Le FMI, d’un commun accord avec le Gouvernement argentin, a décidé de suspendre les négociations destinées à la conclusion d’un accord jusqu’à ce que l’Argentine achève le processus de restructuration déjà mentionné (prévu pour la mi-2005).

Cela signifie que le dialogue avec les organismes multilatéraux et avec le FMI en particulier n’est pas interrompu. Nous considérons au contraire que ce dialogue sera très fructueux tout au long de cette année.

 

L.L.D. : A la lumière de l’apparent conflit qui oppose le gouvernement et les investisseurs étrangers, quelles mesures peuvent-elles être prises pour mettre en place un cadre juridique attractif ?

■ ■ ■

*Consigne*.
Poursuivez l'extrait sur les négociations entre l'Argentine et le FMI à partir de sa dernière phrase.

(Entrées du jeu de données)
■ ■ ■

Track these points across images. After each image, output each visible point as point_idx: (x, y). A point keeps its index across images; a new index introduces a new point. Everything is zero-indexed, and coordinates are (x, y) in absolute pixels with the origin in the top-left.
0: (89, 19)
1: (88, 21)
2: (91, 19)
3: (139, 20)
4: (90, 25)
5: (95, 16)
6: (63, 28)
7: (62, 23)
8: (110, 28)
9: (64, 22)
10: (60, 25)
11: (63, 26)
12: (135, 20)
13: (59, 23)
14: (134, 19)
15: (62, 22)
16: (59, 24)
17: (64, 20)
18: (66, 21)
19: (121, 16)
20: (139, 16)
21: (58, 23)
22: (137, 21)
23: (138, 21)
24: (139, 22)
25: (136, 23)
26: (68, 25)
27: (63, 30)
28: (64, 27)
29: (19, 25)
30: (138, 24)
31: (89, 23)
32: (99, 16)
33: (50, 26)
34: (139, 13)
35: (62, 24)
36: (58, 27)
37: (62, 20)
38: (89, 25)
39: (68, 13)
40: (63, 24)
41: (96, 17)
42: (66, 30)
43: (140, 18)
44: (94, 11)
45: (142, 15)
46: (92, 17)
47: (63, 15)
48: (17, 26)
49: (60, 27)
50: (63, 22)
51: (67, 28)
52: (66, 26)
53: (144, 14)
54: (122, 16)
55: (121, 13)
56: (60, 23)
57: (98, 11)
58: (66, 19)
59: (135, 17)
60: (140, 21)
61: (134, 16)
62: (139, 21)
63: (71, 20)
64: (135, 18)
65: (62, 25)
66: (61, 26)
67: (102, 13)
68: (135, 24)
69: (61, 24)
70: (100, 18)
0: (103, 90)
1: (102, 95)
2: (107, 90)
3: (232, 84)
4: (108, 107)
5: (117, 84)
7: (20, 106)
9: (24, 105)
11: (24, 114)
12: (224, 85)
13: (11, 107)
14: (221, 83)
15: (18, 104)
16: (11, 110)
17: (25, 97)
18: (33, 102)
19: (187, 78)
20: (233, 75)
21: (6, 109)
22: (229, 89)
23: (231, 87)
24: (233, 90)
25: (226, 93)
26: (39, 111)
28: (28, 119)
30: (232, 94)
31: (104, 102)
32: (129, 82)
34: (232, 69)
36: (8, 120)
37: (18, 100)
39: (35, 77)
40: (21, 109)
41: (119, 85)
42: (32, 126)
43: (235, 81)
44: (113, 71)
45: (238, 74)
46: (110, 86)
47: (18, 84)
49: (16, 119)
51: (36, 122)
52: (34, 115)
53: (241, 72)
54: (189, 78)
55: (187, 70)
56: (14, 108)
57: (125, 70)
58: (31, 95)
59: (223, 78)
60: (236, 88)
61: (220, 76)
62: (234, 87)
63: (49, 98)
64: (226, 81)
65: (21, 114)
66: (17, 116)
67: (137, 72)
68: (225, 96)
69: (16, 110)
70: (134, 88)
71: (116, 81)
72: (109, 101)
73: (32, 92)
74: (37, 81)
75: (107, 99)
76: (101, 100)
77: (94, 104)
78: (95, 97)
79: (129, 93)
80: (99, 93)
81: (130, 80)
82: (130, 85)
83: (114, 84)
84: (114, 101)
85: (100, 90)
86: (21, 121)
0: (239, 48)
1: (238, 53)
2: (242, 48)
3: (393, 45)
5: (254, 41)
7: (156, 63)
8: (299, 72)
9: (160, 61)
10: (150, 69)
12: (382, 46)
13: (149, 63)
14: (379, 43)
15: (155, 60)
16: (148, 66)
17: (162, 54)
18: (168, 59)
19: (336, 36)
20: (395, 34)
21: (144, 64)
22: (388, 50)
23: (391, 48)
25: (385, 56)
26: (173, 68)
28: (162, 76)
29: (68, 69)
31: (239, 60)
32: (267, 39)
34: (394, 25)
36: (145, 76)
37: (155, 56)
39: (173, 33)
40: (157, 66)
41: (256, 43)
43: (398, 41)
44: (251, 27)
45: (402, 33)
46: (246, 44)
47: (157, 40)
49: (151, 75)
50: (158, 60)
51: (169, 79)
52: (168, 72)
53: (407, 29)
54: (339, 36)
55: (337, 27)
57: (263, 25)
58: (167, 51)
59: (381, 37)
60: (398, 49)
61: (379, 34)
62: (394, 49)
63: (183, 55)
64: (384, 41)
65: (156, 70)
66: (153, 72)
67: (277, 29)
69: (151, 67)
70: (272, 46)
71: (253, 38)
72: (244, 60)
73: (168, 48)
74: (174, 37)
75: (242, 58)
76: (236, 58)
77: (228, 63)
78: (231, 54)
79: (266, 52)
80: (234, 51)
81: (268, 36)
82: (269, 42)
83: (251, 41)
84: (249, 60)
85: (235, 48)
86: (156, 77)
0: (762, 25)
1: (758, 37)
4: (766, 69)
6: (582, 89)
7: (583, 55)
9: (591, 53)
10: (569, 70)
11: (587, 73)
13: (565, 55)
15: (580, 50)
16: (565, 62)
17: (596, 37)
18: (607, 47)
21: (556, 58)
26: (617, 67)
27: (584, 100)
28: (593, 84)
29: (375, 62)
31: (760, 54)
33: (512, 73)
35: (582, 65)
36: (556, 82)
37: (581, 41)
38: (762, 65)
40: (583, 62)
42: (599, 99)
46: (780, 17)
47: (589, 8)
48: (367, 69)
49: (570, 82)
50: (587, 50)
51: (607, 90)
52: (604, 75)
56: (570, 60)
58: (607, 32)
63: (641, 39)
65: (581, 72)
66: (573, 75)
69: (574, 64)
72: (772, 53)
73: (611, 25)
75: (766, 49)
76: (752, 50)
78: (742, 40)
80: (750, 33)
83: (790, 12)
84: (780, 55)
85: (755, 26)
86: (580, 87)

■ ■ ■

*Réponse*.
S.E.M.J.A.L. : La reprise économique qui est en train de se consolider en Argentine est le principal facteur d’attraction pour tout investisseur national ou étranger. L’objectif du Gouvernement est d’encourager cette tendance. C’est la raison pour laquelle il maintient des règles du jeu claires et connues destinées à attirer les investissements « authentiques » dans le secteur réel de l’économie. Par investissements « authentiques », j’entends ceux qui visent le long terme et qui sont capables de générer une rentabilité appropriée ainsi qu’un flux de ré-investissement.

Les Accords de protection réciproque des investissements sont encore en vigueur. L’Argentine bénéficie d’un régime de change ouvert et sans contrôle. On attend de la part des investisseurs étrangers qu’ils appliquent des politiques d’entreprise cohérentes et similaires à celles qu’ils appliquent dans les maisons-mères.

 

L.L.D. : Alors qu’un nouvel élan a été donné au Marché commun du Sud (MERCOSUR) avec l’entrée de trois nouveaux Etats membres associés, les célébrations du 10ème anniversaire de la création du bloc commercial sud-américain se sont déroulées le 17 décembre 2004 sur fond de tensions entre votre pays et le Brésil. Comment les différends commerciaux entre les deux principales puissances économiques du MERCOSUR peuvent-ils être résolus ?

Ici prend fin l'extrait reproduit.